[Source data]
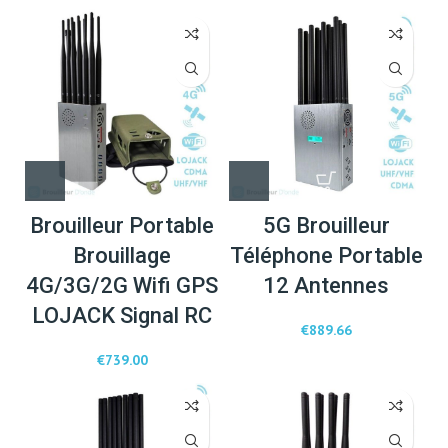
Brouilleur Portable
5G Brouilleur
Brouillage
Téléphone Portable
4G/3G/2G Wifi GPS
12 Antennes
LOJACK Signal RC
€
889.66
€
739.00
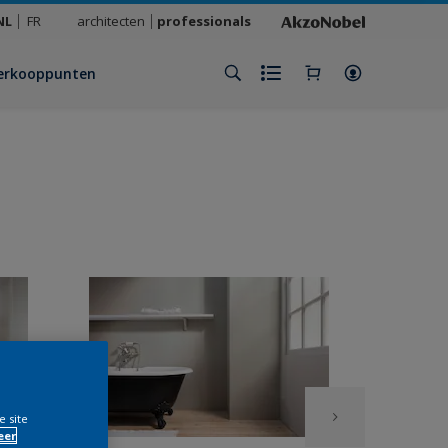
NL
FR
architecten
professionals
erkooppunten
e site
eer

Your objective — The records above need retyping in full. Omit the pictures, and change nothing else.

Task response —
Brouilleur Portable
5G Brouilleur
Brouillage
Téléphone Portable
4G/3G/2G Wifi GPS
12 Antennes
LOJACK Signal RC
€
889.66
€
739.00
NL
FR
architecten
professionals
erkooppunten
e site
eer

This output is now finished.